The day of the speech contest, I arrived at the building and was immediately nervous. It was the biggest Toastmasters crowd I had ever performed in front of, and in an unfamiliar environment. There were maybe 70-80 people and they were all expecting to see good speeches. I was called into the contestant briefing room, where everyone else seemed extremely outgoing and hilarious—and there I was, just hilarious. While we were filling the questionnaires about what makes us interesting, one contestant mentioned how he had filled out so many of these before, he didn’t know what else he could write. I thought, I will just pretend I fit in here, that I am a confident, cool person like the rest of these contestants. You know that old phrase: Fake it ‘til you make it…or ‘til someone calls you out on it.

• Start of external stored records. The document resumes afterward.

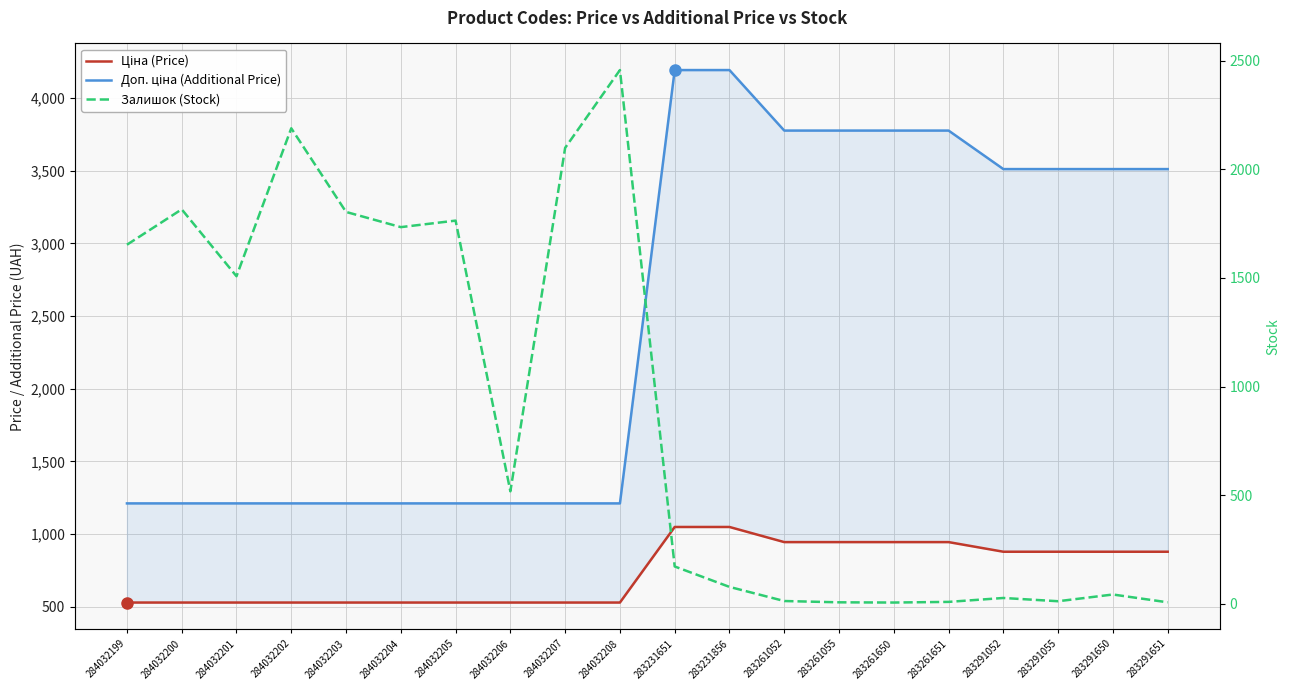

Is it true that Залишок (Stock) equals 9.0 at 283261651?

True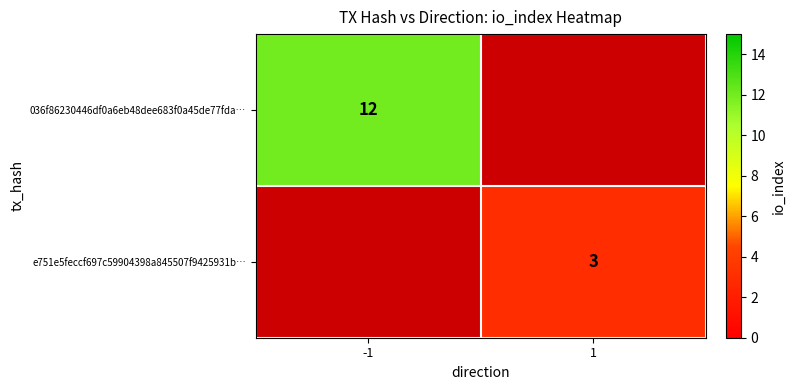

What is the minimum value shown in the chart?

3.0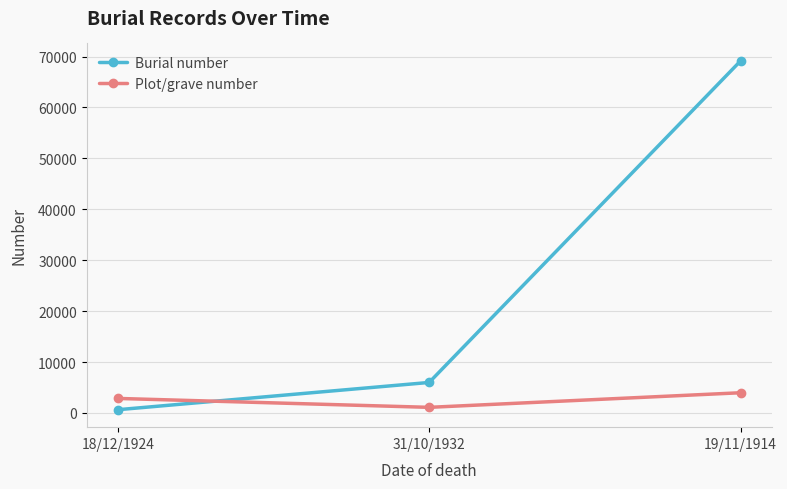

What is the label of the 1st point from the left?

18/12/1924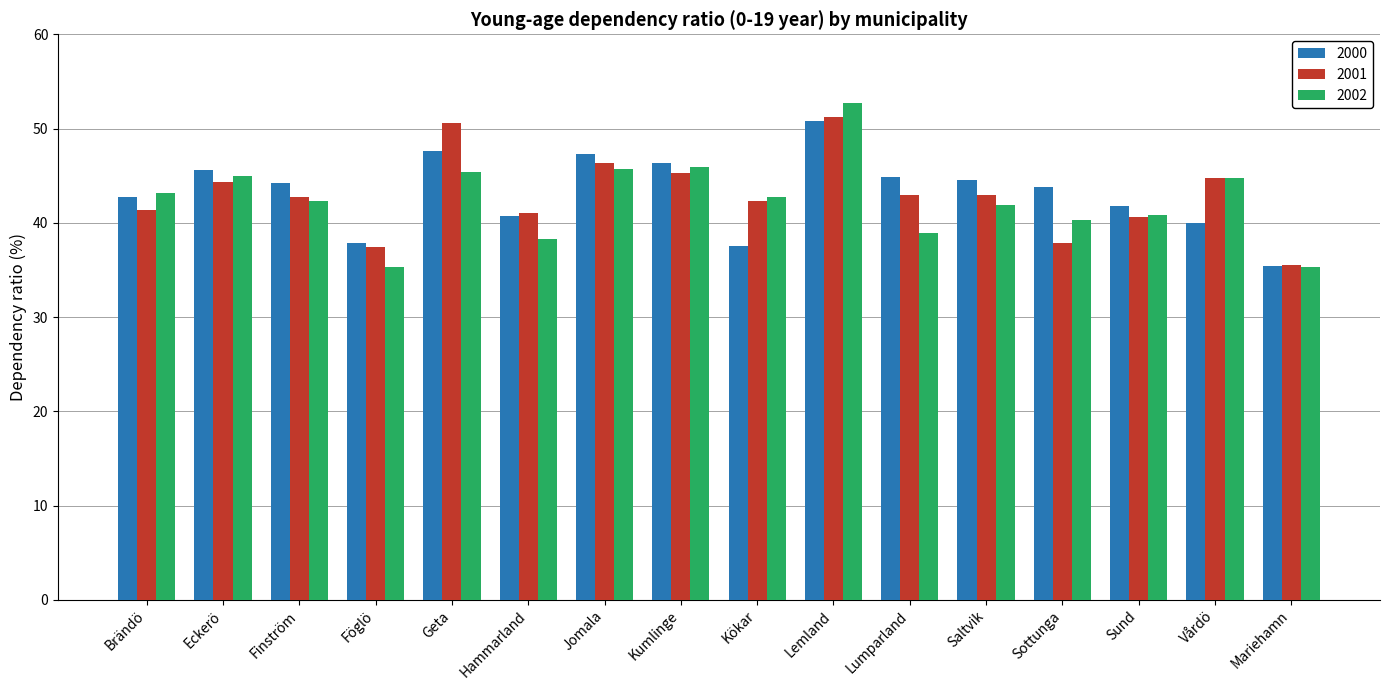

What is the difference between the second highest and second lowest values in the 2000 series?

10.1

Then the competition started. Bobby, my fellow Macintalkers member, who was competing in the Evaluation Contest, did an excellent job. And I thought, OK, I cannot be the one to ruin the reputation of the Macintalkers.
Nish, the first contestant in the humorous speech contest, went up. He had poise. He had props. He had stage presence. He could do accents. Every movement and gesture seemed perfectly planned. The audience was captivated. And then my name was called. It was like being called to the dentist’s chair. I got in front of the crowd. I thought, I can’t sit down now. So I started my speech…And they laughed and laughed (with me, instead of at me, I think). I was addicted. I went to my next point. And my next point. And wow, these people were loving it! They were laughing much harder and longer than I had been accustomed to at the club level. I actually had to pause for a while before I launched my next joke. And I thrived off that energy. I normally stutter and stumble, but not tonight. Things flowed smoothly. Things were (mostly) polished. When I finally finished my speech, I thought, oh wow, I actually might have a chance to win this!
Well, it turns out, I didn’t win. But I was still proud of myself. I have come a long way from being the guy who would hold his notes in front of his face and avoid eye contact. Thanks, Toastmasters.